■ Documento fuente
§
La charla fue impartida por Yolanda González, psicóloga infantil, en relación a las emociones de los niños y las nuestras. Si después de leer su libro Amar sin miedo a malcriar me declaré fan suya, ahora todavía más.

En un tono cercano, claro y directo, Yolanda defendió la importancia de empatizar con los niños, de entender sus emociones y de respetar las etapas evolutivas sobre las que se van desarrollando nuestros pequeños. Pensar siempre un poco las cosas antes de actuar pues, la mayor parte de las veces, reaccionamos sin tener en cuenta que nuestro bebé aún no tiene suficientemente maduro su cerebro racional, así como las exigencias que les imponemos desde el mundo adulto impidiendo un crecimiento más fluido y relajado.

La importancia de la empatía

Una de las cosas que me planteo cuando me pregunto cómo hacer las cosas es cómo me sentiría yo si estuviese en el lugar de mi hija, teniendo en cuenta sus necesidades y no lo que para mí es «razonable». Entonces descubro que para ella mis argumentos no tienen tanto sentido (o ninguno) e intento darle la vuelta a la situación para encontrar el equilibrio.
§
¿Cómo se titula el libro de Yolanda González que se menciona en el documento fuente?
§
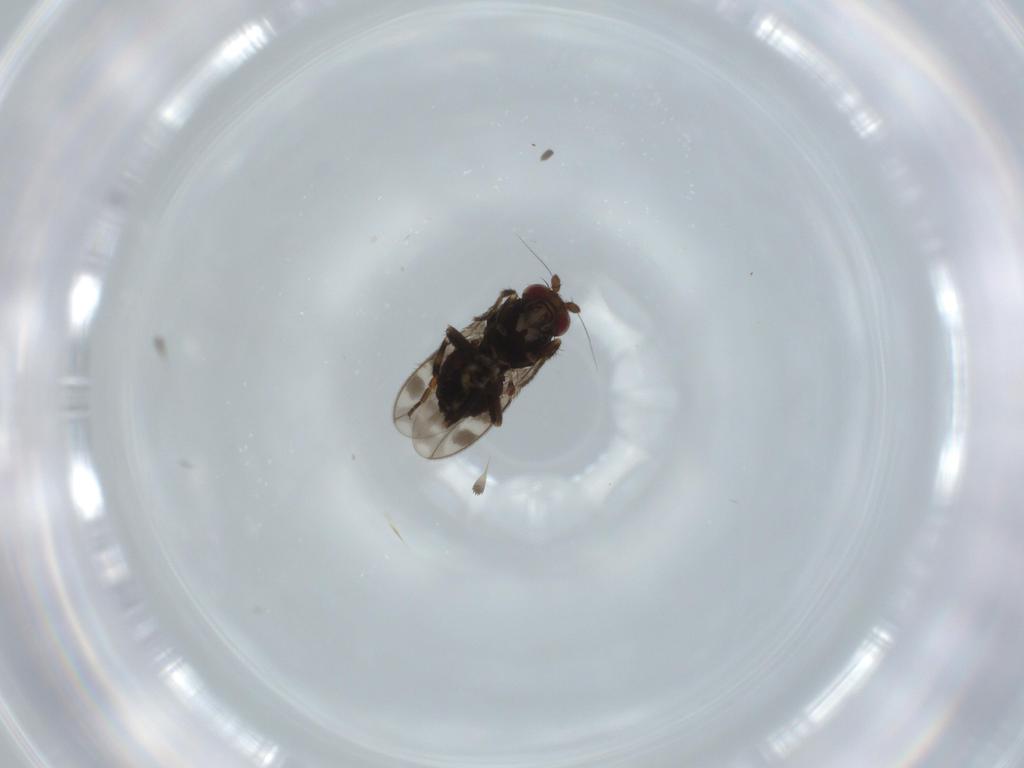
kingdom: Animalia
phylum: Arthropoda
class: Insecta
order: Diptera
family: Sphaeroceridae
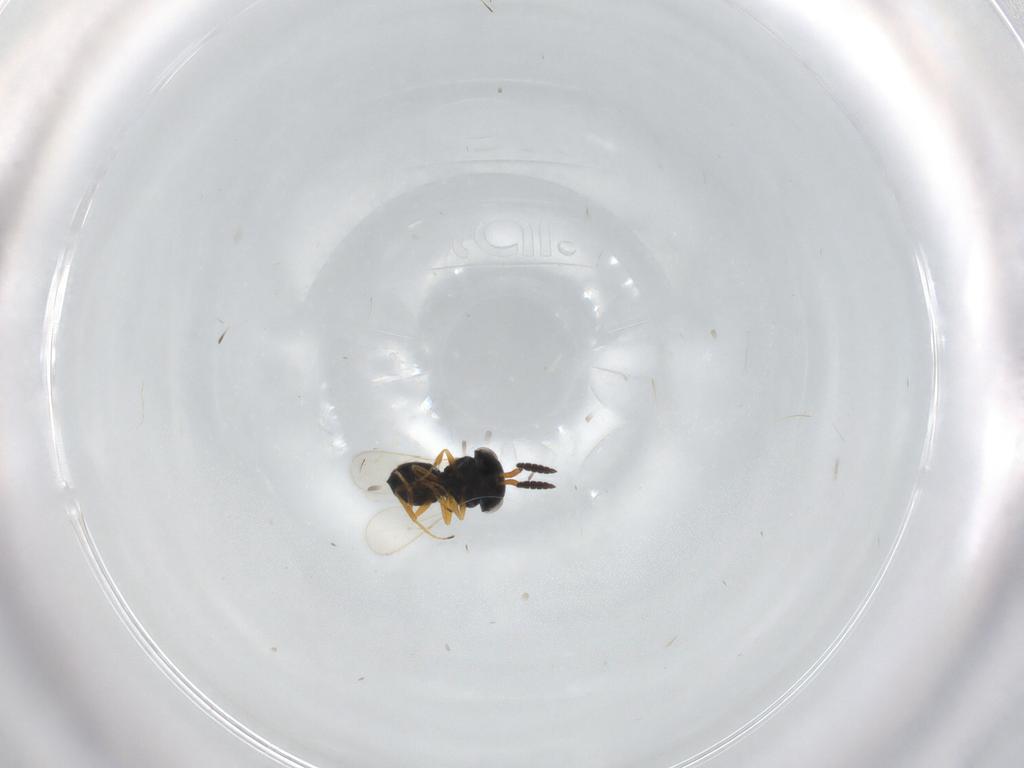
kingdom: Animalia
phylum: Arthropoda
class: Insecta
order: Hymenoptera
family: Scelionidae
§
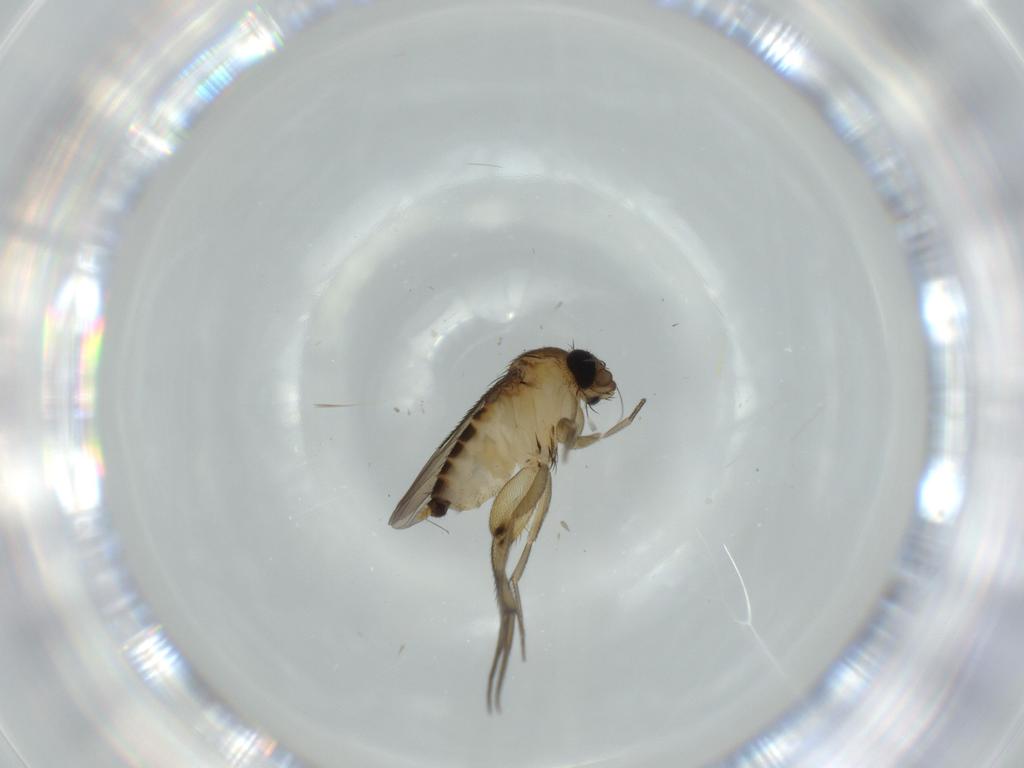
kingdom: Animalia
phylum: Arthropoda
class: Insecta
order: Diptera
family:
§
■ Respuesta correcta
Amar sin miedo a malcriar.